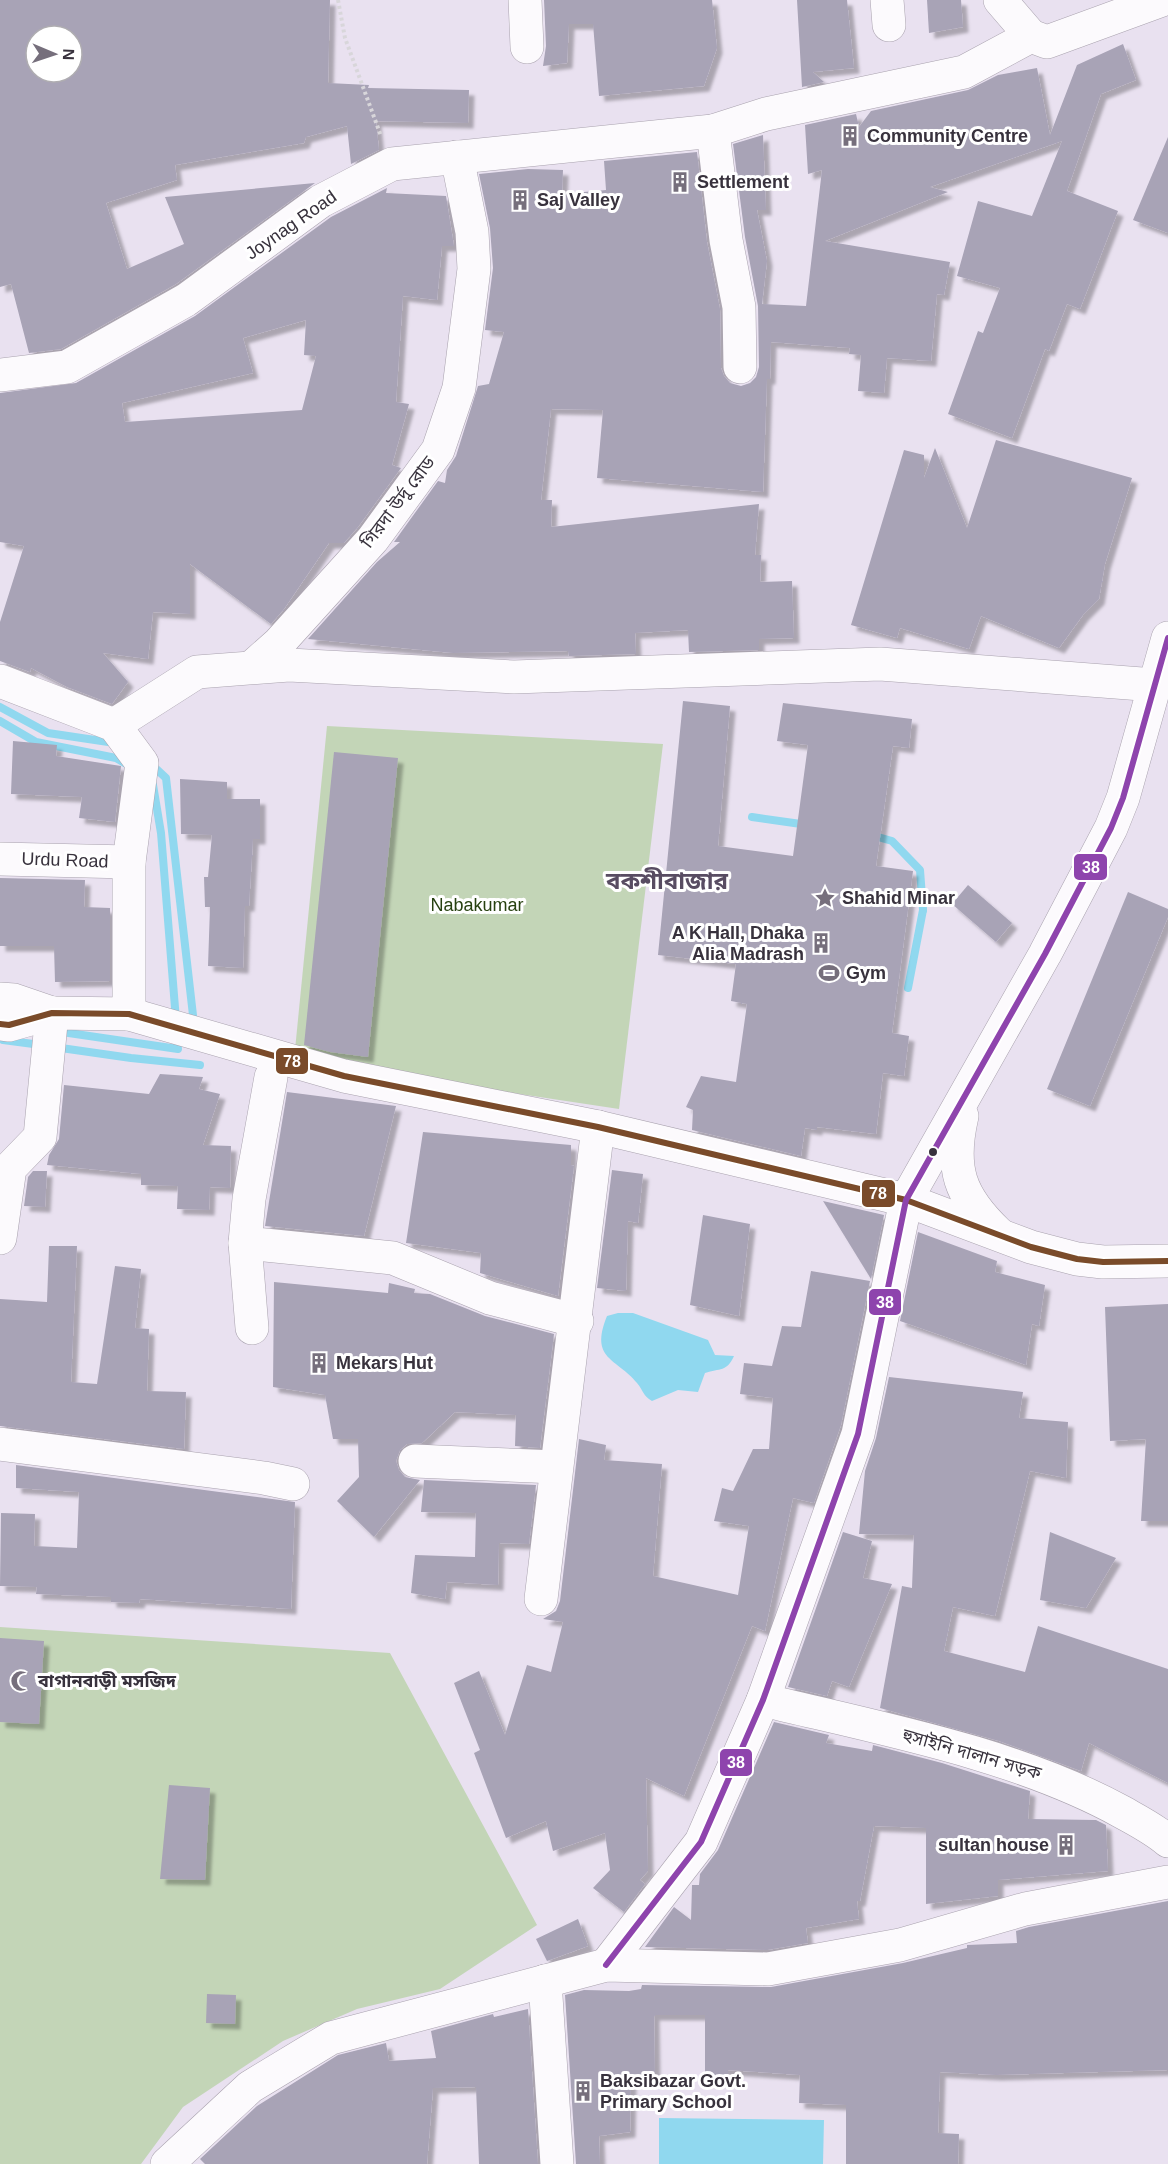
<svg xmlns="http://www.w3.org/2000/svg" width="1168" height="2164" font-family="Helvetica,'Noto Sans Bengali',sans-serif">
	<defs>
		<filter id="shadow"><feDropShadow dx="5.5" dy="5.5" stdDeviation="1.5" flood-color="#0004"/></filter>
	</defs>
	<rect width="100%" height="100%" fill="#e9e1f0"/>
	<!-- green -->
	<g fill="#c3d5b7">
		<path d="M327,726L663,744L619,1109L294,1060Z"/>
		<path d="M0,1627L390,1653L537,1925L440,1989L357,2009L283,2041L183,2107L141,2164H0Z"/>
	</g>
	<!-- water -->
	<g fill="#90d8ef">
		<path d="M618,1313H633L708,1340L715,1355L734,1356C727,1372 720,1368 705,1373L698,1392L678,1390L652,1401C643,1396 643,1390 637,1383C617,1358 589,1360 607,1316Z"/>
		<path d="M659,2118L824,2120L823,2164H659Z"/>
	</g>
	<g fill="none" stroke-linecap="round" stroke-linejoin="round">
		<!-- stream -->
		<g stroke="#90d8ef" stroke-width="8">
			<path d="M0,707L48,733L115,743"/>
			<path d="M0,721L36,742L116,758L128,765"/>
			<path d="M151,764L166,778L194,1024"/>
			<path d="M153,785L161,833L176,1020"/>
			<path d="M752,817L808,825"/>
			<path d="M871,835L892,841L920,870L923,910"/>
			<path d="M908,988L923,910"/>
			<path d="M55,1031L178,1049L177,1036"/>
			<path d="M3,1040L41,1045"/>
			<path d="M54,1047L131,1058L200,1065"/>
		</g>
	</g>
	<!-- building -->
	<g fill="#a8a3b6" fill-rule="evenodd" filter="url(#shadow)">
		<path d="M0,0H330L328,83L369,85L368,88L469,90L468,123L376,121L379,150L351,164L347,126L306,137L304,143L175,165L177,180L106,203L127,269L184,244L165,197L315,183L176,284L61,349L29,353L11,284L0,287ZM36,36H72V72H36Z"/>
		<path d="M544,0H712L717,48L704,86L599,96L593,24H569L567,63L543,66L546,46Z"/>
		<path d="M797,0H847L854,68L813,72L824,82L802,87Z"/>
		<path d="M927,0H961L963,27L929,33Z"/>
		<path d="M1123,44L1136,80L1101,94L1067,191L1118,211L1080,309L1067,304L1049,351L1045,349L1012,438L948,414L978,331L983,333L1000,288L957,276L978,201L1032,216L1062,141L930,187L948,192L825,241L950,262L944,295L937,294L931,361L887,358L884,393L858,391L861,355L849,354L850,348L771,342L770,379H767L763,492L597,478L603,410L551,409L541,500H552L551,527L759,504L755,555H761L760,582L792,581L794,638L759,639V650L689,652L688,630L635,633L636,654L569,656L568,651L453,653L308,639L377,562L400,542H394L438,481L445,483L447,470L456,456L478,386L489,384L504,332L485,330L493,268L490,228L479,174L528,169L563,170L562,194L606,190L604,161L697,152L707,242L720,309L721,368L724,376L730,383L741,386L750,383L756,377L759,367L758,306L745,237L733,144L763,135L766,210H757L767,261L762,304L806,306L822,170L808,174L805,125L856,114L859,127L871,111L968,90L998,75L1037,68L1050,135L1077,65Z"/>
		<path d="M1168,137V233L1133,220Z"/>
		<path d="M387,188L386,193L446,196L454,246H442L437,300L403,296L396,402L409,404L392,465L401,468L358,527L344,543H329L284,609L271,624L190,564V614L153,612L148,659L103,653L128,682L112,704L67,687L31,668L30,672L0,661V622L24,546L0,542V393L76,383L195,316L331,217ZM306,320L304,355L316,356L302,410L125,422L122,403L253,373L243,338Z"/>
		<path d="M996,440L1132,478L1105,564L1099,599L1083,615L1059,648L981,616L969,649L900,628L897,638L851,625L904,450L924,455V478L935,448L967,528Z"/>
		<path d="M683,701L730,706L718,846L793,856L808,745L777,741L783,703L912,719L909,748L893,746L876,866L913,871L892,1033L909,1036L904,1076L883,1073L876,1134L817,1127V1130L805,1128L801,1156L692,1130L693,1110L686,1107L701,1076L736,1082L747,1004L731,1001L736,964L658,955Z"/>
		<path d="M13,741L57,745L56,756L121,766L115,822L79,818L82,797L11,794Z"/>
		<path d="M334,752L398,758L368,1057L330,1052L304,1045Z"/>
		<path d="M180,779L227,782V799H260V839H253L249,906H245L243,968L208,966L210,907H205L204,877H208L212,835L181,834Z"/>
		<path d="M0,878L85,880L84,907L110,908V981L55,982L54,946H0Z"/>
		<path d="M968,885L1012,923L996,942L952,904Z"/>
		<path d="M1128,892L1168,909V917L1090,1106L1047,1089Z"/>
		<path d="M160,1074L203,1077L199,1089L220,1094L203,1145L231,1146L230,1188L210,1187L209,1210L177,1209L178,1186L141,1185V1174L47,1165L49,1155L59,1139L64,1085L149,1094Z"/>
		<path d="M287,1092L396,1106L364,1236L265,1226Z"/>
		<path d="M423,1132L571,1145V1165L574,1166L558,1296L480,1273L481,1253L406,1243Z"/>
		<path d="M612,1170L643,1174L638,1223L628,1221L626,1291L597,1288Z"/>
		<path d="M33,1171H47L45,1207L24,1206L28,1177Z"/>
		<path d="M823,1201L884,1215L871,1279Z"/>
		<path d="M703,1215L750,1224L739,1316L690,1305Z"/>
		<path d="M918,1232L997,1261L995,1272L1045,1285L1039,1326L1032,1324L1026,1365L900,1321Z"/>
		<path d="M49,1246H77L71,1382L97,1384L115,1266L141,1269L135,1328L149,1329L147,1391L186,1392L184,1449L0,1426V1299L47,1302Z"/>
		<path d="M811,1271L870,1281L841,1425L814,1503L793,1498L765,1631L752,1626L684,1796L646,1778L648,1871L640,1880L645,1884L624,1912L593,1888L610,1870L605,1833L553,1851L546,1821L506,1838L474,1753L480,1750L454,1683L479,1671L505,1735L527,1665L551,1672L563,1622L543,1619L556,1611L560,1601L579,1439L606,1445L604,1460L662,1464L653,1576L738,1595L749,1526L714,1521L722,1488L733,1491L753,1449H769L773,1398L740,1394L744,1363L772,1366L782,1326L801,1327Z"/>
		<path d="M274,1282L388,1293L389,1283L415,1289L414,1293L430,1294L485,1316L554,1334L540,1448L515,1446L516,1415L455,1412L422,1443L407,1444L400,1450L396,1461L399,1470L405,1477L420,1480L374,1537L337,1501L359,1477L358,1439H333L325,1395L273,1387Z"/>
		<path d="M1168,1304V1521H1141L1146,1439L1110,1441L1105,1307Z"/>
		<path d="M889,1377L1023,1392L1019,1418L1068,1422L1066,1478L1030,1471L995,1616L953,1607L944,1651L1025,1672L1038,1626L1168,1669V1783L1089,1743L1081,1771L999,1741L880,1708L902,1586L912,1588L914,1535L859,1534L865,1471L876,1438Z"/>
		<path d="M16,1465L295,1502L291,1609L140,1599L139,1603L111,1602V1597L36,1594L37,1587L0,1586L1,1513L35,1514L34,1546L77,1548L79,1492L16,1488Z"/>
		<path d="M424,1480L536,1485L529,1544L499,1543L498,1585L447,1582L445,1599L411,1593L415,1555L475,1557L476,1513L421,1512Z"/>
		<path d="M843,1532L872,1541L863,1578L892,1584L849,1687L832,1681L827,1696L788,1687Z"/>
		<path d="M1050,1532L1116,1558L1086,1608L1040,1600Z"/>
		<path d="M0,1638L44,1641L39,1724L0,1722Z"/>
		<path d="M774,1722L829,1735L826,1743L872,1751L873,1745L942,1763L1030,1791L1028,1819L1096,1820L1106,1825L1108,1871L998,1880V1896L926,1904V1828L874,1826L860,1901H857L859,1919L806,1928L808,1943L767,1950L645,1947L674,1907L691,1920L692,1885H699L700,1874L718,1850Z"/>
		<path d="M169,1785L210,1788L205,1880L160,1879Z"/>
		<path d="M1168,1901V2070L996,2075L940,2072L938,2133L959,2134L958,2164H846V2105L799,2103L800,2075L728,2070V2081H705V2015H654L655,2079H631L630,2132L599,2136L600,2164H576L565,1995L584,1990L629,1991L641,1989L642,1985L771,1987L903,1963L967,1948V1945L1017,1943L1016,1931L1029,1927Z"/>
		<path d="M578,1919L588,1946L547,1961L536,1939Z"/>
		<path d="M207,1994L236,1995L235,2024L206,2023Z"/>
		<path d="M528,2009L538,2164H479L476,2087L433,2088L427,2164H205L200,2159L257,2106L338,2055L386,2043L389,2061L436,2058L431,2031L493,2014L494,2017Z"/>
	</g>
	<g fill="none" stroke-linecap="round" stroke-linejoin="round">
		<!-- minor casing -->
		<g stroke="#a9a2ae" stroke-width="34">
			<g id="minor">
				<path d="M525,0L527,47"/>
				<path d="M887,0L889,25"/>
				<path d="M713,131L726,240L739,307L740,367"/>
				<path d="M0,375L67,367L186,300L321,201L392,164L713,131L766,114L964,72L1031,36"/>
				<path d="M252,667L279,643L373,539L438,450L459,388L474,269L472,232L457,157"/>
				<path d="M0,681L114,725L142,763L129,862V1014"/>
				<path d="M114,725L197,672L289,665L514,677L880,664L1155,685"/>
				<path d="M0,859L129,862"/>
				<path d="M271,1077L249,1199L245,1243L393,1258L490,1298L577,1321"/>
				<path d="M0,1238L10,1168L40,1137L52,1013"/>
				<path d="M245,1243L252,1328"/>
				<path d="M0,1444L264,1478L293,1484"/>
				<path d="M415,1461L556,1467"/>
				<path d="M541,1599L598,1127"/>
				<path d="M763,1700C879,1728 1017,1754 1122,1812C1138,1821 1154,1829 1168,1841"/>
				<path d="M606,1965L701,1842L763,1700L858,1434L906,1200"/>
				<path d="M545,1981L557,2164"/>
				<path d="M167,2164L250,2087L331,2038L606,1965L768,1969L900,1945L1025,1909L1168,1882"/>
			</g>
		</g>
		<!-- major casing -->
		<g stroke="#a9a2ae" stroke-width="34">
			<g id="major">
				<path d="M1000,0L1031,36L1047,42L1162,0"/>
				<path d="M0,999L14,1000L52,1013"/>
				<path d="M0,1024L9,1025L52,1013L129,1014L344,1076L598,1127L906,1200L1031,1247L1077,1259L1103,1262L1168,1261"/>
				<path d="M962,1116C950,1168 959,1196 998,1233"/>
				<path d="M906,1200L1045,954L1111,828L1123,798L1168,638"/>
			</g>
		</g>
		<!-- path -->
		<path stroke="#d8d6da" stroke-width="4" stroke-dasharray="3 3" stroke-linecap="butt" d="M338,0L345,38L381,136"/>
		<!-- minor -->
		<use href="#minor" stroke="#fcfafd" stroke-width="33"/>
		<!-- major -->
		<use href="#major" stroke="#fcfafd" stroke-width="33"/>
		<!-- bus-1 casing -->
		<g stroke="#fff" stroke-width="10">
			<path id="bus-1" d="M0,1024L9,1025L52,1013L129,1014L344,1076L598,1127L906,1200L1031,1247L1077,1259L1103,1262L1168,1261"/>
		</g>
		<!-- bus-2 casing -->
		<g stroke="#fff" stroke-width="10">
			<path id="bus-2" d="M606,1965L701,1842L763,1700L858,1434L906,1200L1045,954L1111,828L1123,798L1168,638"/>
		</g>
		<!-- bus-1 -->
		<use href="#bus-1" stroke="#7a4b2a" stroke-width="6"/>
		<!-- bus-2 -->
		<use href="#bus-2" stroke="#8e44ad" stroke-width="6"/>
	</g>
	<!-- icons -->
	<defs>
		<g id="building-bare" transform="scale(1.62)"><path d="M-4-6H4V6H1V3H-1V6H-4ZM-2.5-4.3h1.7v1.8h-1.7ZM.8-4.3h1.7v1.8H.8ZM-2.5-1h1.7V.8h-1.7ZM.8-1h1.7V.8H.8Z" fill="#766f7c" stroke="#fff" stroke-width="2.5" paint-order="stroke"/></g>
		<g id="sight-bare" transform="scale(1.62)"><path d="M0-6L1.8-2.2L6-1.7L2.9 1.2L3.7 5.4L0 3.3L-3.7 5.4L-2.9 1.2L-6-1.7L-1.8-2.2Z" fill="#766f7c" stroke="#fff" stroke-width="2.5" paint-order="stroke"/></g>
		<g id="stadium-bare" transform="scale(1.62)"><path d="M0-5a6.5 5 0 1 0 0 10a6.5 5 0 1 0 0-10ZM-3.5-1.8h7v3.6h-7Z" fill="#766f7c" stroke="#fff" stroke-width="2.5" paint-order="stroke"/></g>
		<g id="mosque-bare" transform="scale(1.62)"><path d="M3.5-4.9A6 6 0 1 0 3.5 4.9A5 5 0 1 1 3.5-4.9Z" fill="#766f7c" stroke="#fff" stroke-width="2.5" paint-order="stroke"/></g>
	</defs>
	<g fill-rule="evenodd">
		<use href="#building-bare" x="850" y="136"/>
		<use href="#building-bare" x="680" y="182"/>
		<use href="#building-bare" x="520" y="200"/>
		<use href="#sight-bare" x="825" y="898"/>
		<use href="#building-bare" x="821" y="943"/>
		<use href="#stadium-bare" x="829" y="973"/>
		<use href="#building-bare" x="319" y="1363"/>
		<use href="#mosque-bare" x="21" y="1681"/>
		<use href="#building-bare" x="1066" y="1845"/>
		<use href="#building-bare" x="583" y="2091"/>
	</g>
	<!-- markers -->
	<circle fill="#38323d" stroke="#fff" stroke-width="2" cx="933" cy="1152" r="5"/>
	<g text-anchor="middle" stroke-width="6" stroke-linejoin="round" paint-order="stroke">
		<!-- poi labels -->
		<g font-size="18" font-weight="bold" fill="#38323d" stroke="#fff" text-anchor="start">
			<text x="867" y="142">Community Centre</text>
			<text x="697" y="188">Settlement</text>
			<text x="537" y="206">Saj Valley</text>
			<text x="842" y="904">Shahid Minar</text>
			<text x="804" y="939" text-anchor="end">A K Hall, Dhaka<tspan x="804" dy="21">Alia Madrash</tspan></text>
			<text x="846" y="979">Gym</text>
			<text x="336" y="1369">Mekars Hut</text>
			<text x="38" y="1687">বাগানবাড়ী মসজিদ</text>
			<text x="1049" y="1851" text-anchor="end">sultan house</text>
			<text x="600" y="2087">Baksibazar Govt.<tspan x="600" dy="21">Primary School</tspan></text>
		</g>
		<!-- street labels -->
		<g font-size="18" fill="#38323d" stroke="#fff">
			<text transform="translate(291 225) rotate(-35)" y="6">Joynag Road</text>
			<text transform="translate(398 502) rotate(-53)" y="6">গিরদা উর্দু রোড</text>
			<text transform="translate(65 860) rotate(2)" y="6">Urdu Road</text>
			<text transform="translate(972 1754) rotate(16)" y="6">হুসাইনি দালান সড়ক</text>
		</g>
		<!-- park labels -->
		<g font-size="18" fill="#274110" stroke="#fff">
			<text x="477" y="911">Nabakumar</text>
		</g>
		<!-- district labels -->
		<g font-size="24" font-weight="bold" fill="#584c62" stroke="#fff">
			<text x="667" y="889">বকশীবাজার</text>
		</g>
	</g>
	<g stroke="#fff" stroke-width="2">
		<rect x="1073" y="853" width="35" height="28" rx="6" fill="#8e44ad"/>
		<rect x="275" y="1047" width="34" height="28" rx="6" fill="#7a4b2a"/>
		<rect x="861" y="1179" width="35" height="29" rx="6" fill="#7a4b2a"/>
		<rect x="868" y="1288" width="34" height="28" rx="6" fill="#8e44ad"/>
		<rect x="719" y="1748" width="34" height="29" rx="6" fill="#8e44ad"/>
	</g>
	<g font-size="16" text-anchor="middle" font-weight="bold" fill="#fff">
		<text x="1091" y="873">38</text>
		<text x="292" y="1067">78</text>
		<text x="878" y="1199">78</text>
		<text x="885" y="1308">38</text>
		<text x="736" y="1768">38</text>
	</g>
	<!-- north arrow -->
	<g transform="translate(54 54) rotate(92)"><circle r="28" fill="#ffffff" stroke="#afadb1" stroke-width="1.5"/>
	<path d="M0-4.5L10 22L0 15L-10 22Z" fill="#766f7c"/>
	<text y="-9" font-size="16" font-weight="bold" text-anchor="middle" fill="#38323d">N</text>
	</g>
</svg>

◇ ◇ ◇ ◇ ◇ ◇ ◇

WHAT THE TASK REQUIRES
With the string "evenodd" as the key, filter the data above and show the lines that match.

WRITTEN ANSWER
	<g fill="#a8a3b6" fill-rule="evenodd" filter="url(#shadow)">
	<g fill-rule="evenodd">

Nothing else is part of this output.